=== Section Start ===

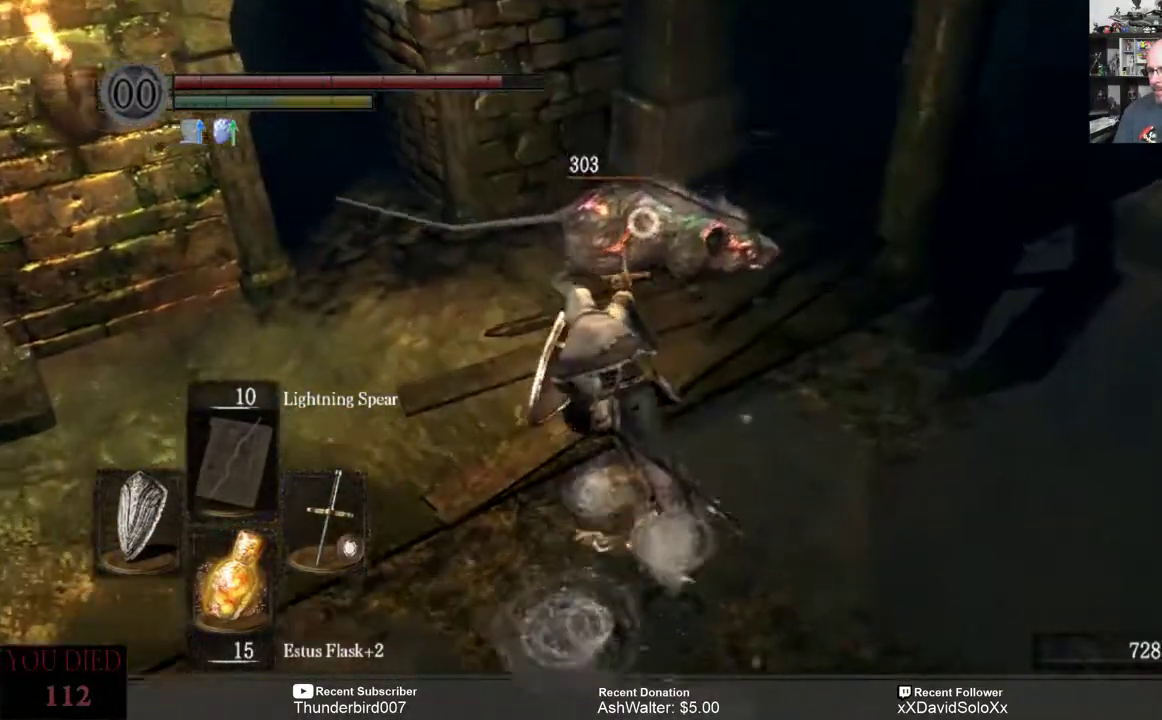
{"buttons": [], "left_stick": "down-left", "right_stick": "right", "events": [[183, "left_stick", "down-left"], [467, "right_stick", "right"]]}
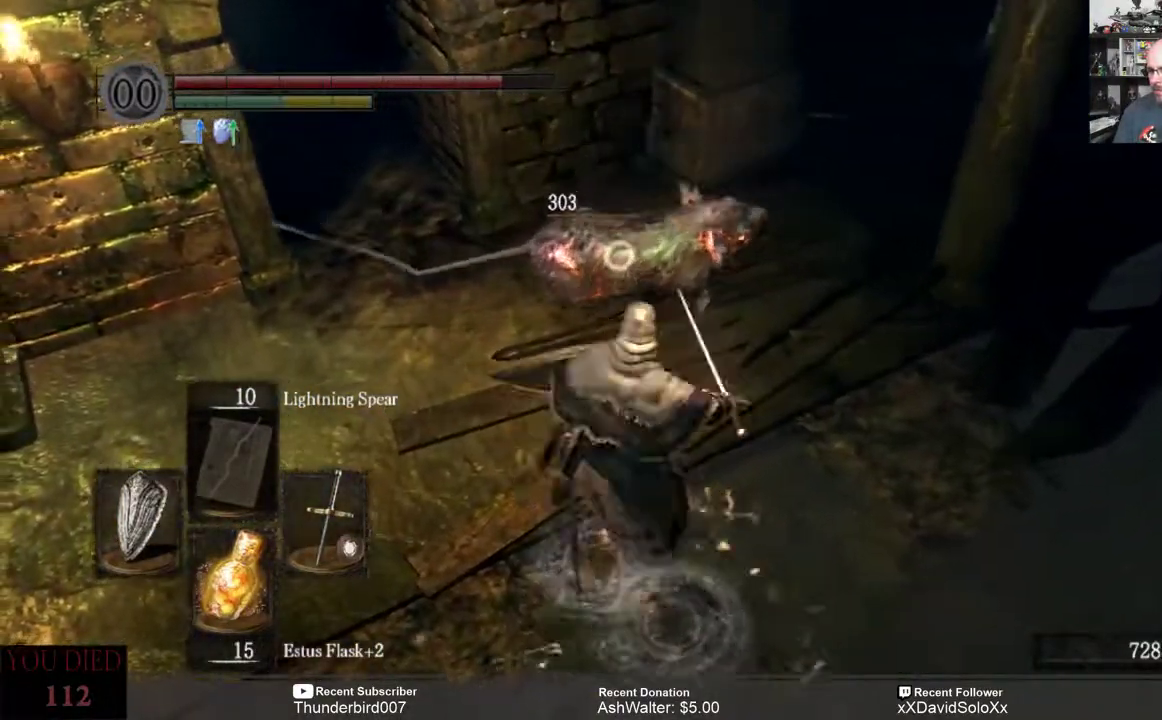
{"buttons": [], "left_stick": "down-left", "right_stick": "right", "events": []}
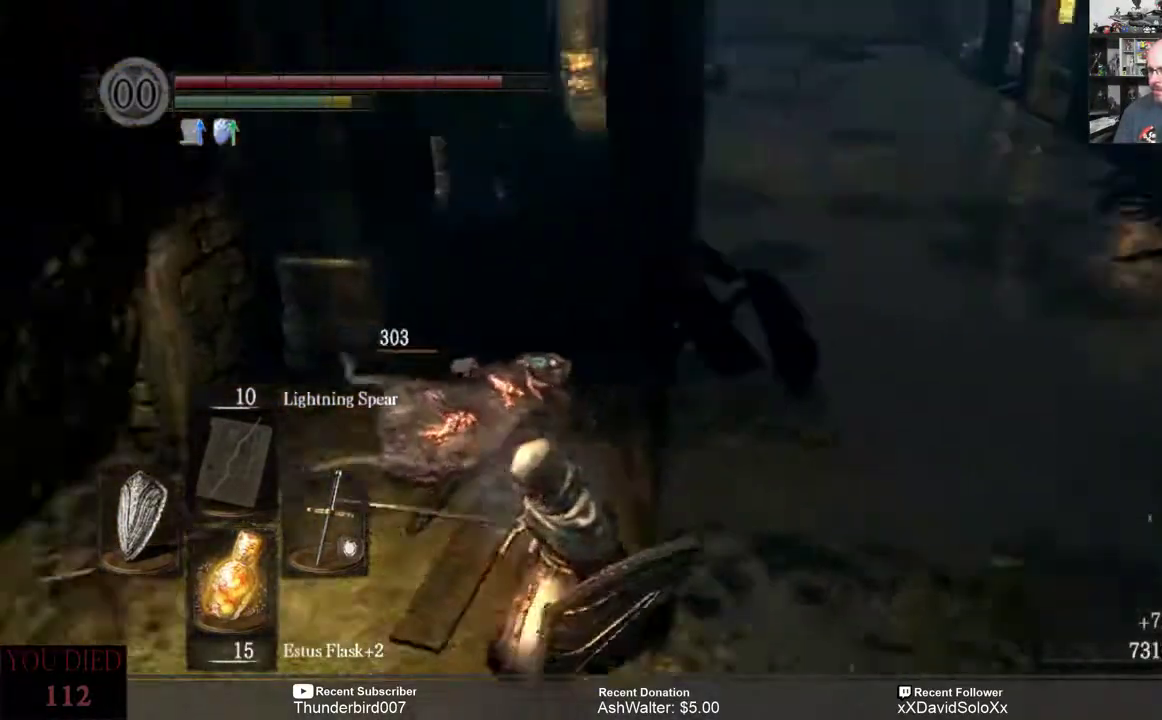
{"buttons": [], "left_stick": "down-left", "right_stick": "right"}
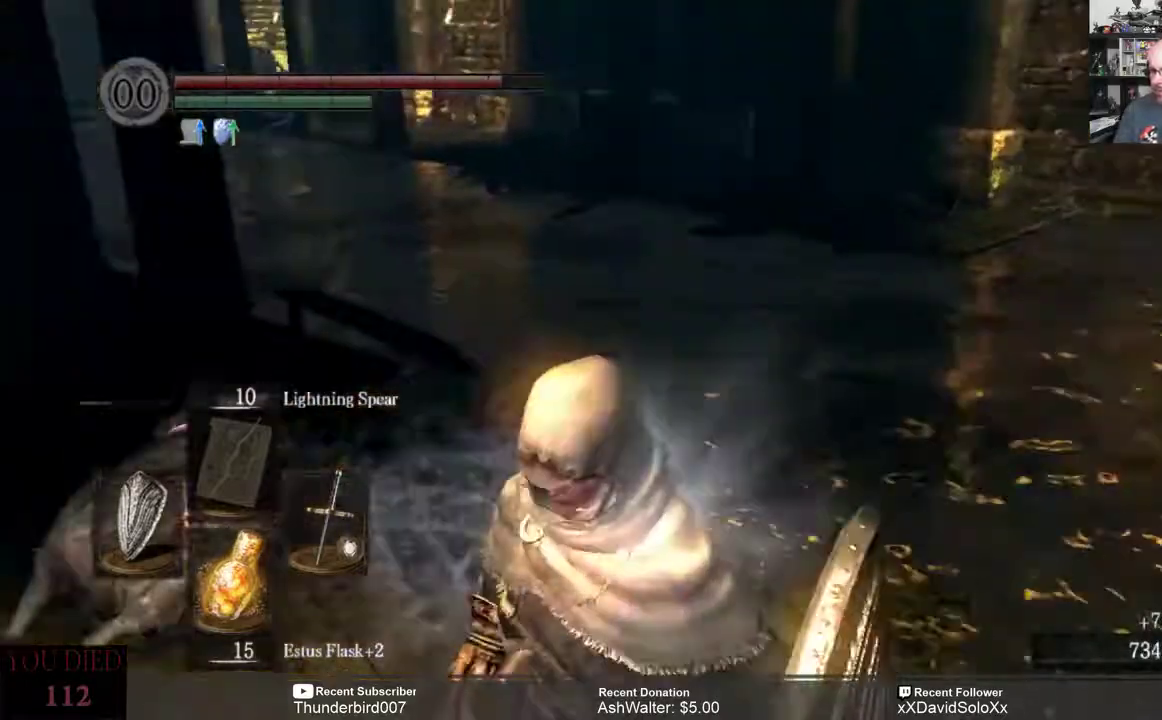
{"buttons": [], "left_stick": "center", "right_stick": "right", "events": [[33, "left_stick", "center"]]}
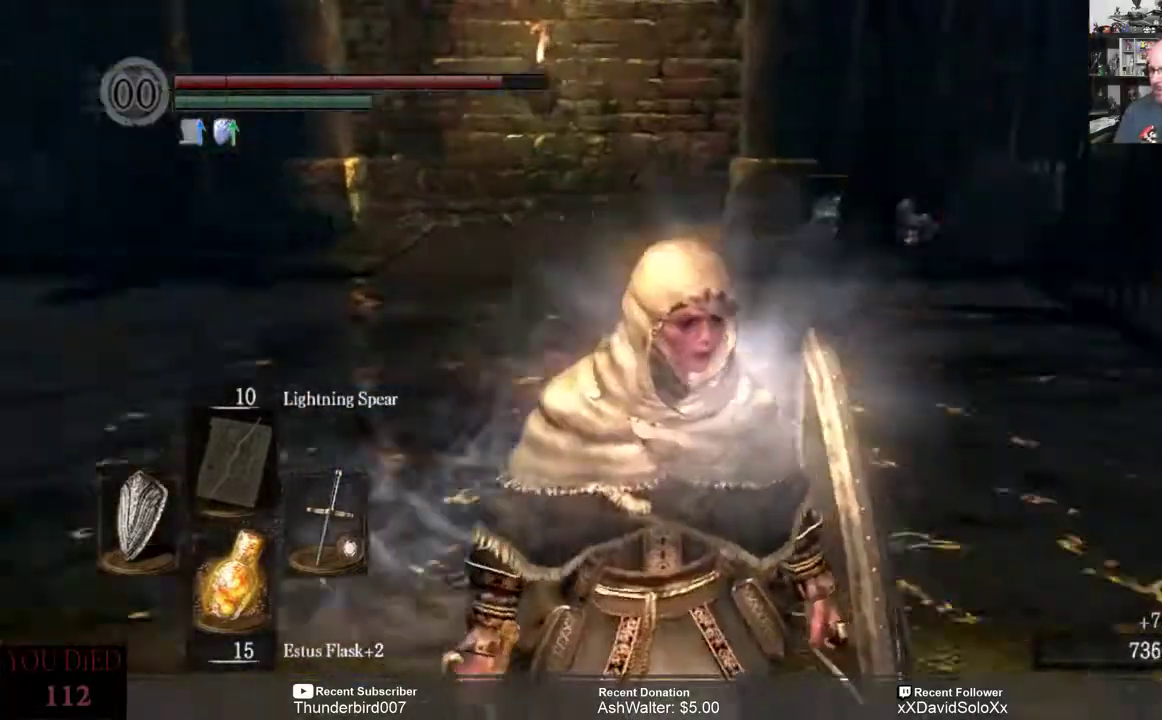
{"buttons": [], "left_stick": "center", "right_stick": "center", "events": [[200, "right_stick", "center"]]}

=== Section End ===

◆ **How to complete this task**
The expected result is every record above, word for word, with no pictures in it.

◆ **Exercise result**
{"buttons": [], "left_stick": "down-left", "right_stick": "right", "events": [[183, "left_stick", "down-left"], [467, "right_stick", "right"]]}
{"buttons": [], "left_stick": "down-left", "right_stick": "right", "events": []}
{"buttons": [], "left_stick": "down-left", "right_stick": "right"}
{"buttons": [], "left_stick": "center", "right_stick": "right", "events": [[33, "left_stick", "center"]]}
{"buttons": [], "left_stick": "center", "right_stick": "center", "events": [[200, "right_stick", "center"]]}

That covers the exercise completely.